Geralmente um cabôco tranquilo, sem altos nem baixos, muito pelo contrário, Beronha chamou a atenção do professor Afronsius e Natureza Morta. Estava meio abalado. Motivo:
– Não param de inventar coisas, só pra infernizar a vida dos outros. Biltres, canalhas!
E explicou: foi à farmácia e não encontrou o que procurava. Desodorante. Um mísero desodorante.
– Só havia prateleiras invadidas e lotadas com um tal de antitranspirante. Desodorante que é bom, neca. Nem pra remédio.
O sagrado banho de sábado
De nada adiantou a explicação que ouviu: desodorante perfuma e reduz os odores das axilas, mas não impede a transpiração. Já o antitranspirante, com um ingrediente ativo, trata de diminuir a transpiração. Garante a proteção contra o suor e elimina as bactérias que causam o mau odor. O produto forma uma película bloqueadora que impede a saída do suor.
Nosso anti-herói de plantão deu com os ombros, mas com o devido cuidado de só levantar os braços até uma altura aconselhável:
– Tudo bem. Eu vou continuar tomando banho todo o sábado. Precisando ou não…
Agora, uma coisa que ele não aceita mesmo é restaurante, com serviço à la carte, por quilo ou prato feito, servir pastel de banana na mesma fornada das comidas de sal:
– Pastel ou não, banana só na sobremesa.
O outro lado dos odores
Voltando aos odores, professor Afronsius e Natureza recorreram ao livro Aroma – a história cultural dos odores, de Constance Classen, David Howes e Anthony Synnott, lançado no Brasil em 1996, pela Zahar editora. Temos lá dois registros deveras interessantes: no verão de 1858, o mau cheiro em Londres tornou-se simplesmente insuportável. Tão nauseabundo que os nobres sugeriram que o Parlamento fosse transferido para outra cidade.

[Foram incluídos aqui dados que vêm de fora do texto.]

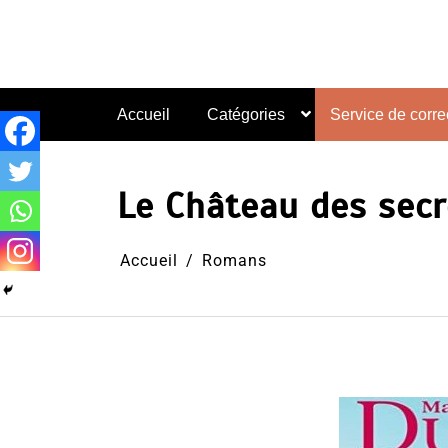
Aller
au
contenu
Accueil
Catégories
Service de correc
Le Château des sec
Accueil
Romans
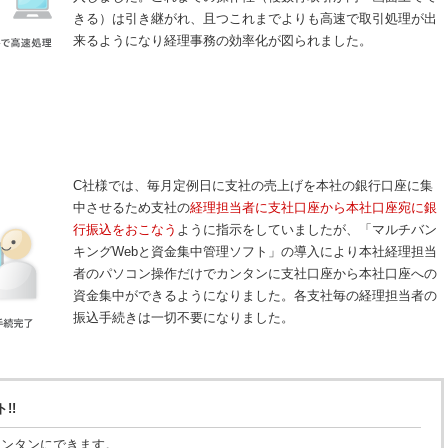
きる）は引き継がれ、且つこれまでよりも高速で取引処理が出
来るようになり経理事務の効率化が図られました。
C社様では、毎月定例日に支社の売上げを本社の銀行口座に集
中させるため支社の
経理担当者に支社口座から本社口座宛に銀
行振込をおこなう
ように指示をしていましたが、「マルチバン
キングWebと資金集中管理ソフト」の導入により本社経理担当
者のパソコン操作だけでカンタンに支社口座から本社口座への
資金集中ができるようになりました。各支社毎の経理担当者の
振込手続きは一切不要になりました。
!!
カンタンにできます。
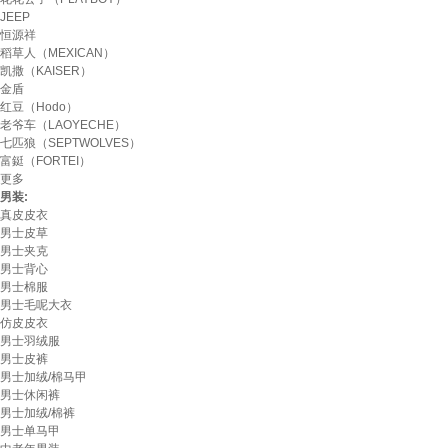
JEEP
恒源祥
稻草人（MEXICAN）
凯撒（KAISER）
金盾
红豆（Hodo）
老爷车（LAOYECHE）
七匹狼（SEPTWOLVES）
富鋌（FORTEI）
更多
男装:
真皮皮衣
男士皮草
男士夹克
男士背心
男士棉服
男士毛呢大衣
仿皮皮衣
男士羽绒服
男士皮裤
男士加绒/棉马甲
男士休闲裤
男士加绒/棉裤
男士单马甲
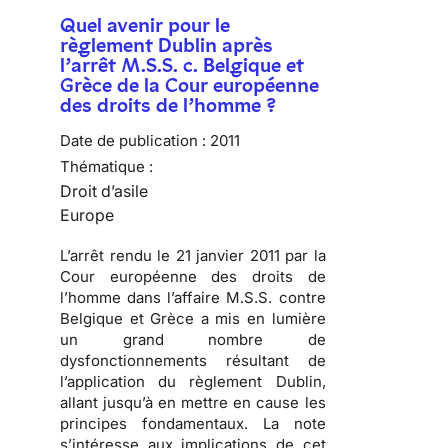
Quel avenir pour le
règlement Dublin après
l’arrêt M.S.S. c. Belgique et
Grèce de la Cour européenne
des droits de l’homme ?
Date de publication :
2011
Thématique :
Droit d’asile
Europe
L’arrêt rendu le 21 janvier 2011 par la
Cour européenne des droits de
l’homme
dans l’affaire M.S.S. contre
Belgique et Grèce a mis en lumière
un
grand nombre de
dysfonctionnements résultant de
l’application du règlement Dublin
,
allant jusqu’à en mettre en cause les
principes fondamentaux. La note
s’intéresse aux implications de cet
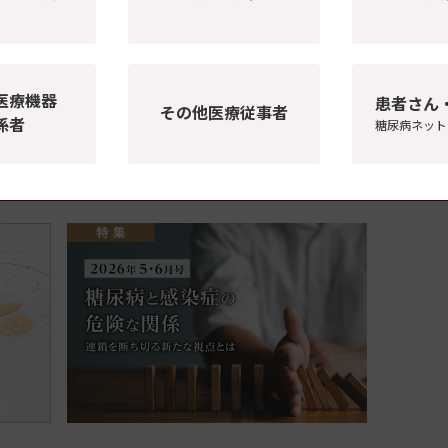
スWeb
医療機器
ドする電子ジャーナル
患者さん
その他医療従事者
係者
糖尿病ネット
を取り上げ、各分野のエキスパートが徹底解説。
医を目指される先生まで、ぜひアップデートにお役立てください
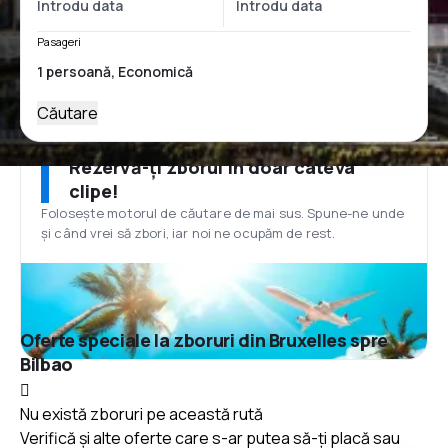
Pasageri
Căutare
Rezervă-ți zborul în doar câteva
clipe!
Folosește motorul de căutare de mai sus. Spune-ne unde
și când vrei să zbori, iar noi ne ocupăm de rest.
Oferte speciale la zboruri din Bruxelles spre
Bilbao
Nu există zboruri pe această rută
Verifică și alte oferte care s-ar putea să-ți placă sau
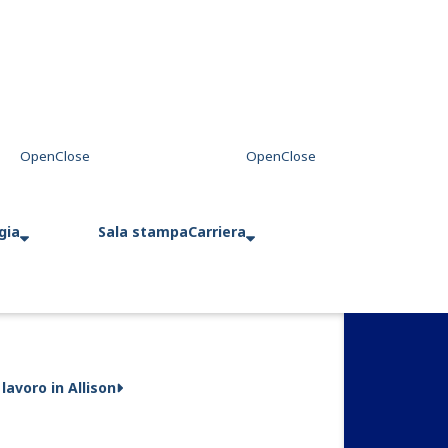
gia
Sala stampa
Carriera
 lavoro in Allison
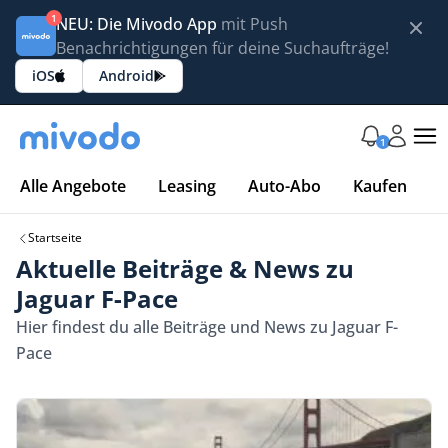
1
NEU: Die Mivodo App
mit Push
Benachrichtigungen für deine Suchaufträge!
iOS
Android
1
Alle Angebote
Leasing
Auto-Abo
Kaufen
Startseite
Aktuelle Beiträge & News zu
Jaguar F-Pace
Hier findest du alle Beiträge und News zu Jaguar F-
Pace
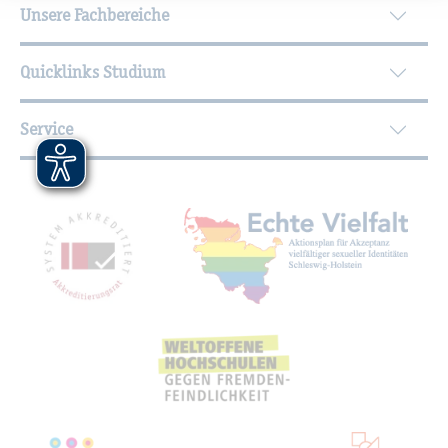
Unsere Fachbereiche
Quicklinks Studium
Service
Mit­glied­schaf­ten, Aus­zeich­nun­gen,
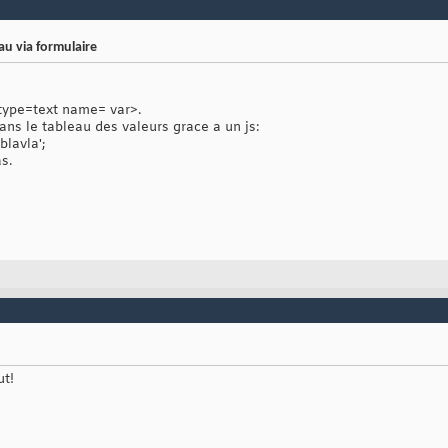
au via formulaire
 type=text name= var>.
dans le tableau des valeurs grace a un js:
blavla';
s.
ut!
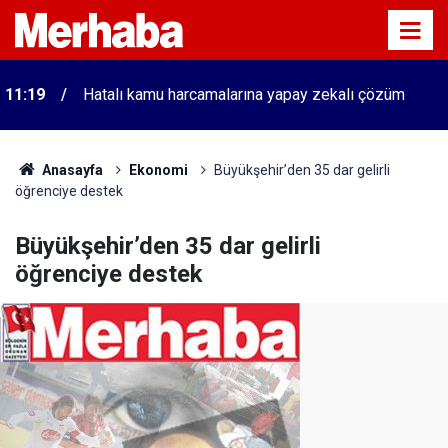
11:19
Hatalı kamu harcamalarına yapay zekalı çözüm
Anasayfa
Ekonomi
Büyükşehir’den 35 dar gelirli
öğrenciye destek
Büyükşehir’den 35 dar gelirli
öğrenciye destek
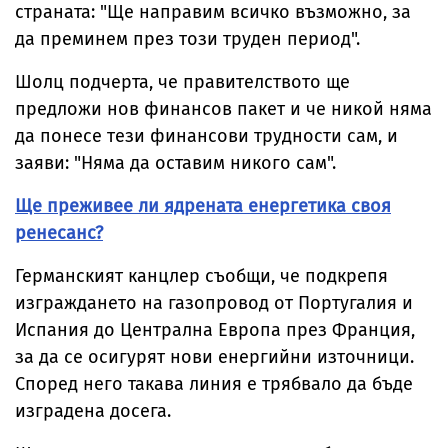
страната: "Ще направим всичко възможно, за
да преминем през този труден период".
Шолц подчерта, че правителството ще
предложи нов финансов пакет и че никой няма
да понесе тези финансови трудности сам, и
заяви: "Няма да оставим никого сам".
Ще преживее ли ядрената енергетика своя
ренесанс?
Германският канцлер съобщи, че подкрепя
изграждането на газопровод от Португалия и
Испания до Централна Европа през Франция,
за да се осигурят нови енергийни източници.
Според него такава линия е трябвало да бъде
изградена досега.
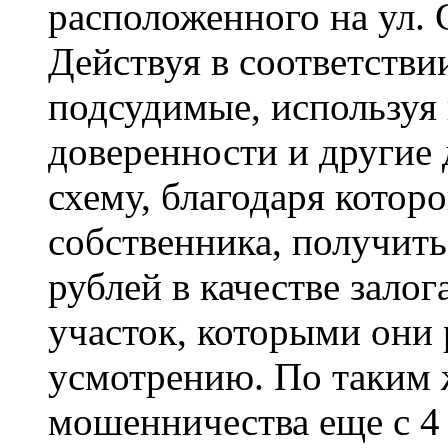
расположенного на ул. 
Действуя в соответстви
подсудимые, используя
доверенности и другие
схему, благодаря котор
собственника, получить
рублей в качестве залог
участок, которыми они
усмотрению. По таким 
мошенничества еще с 4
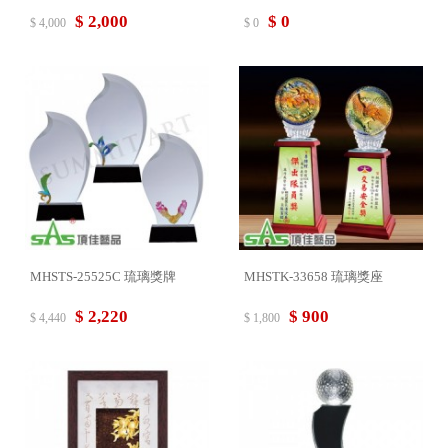
$ 2,000
$ 0
$ 4,000
$ 0
MHSTS-25525C 琉璃獎牌
MHSTK-33658 琉璃獎座
$ 2,220
$ 900
$ 4,440
$ 1,800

E um estudo inglês sobre a higiene, de 1842, registra a resposta de um operário quando perguntado sobre o banho:
– Eu nunca lavo meu corpo. Deixo que minha camisa faça a sujeira desaparecer com o atrito, a minha camisa mostra bem isso. É claro que lavo o pescoço, as orelhas e o rosto.
Torcendo o nariz
Mostra ainda o livro que os pobres não separavam – nem podiam fazê-lo – as funções e os odores de suas casas em compartimentos diferentes (quarto, banheiro, cozinha, sala de jantar), como faziam as “classes endinheiradas”. A Casa Grande.
Desse modo, na área da senzala, os cheiros se misturavam indiscriminadamente “nos apertados lares dos pobres”, aumentando a repulsão sentida em relação a eles pela “sensibilizada burguesia”, que associava “promiscuidade olfativa com promiscuidade moral”.
E um perfumista vitoriano chegou a afirmar:
– As classes inferiores têm nariz, mas não cheiram.
Todos, no entanto, pobres ou ricos, morreram do mesmo jeito. Bastou pintar o número da senha. Foram chamados um a um.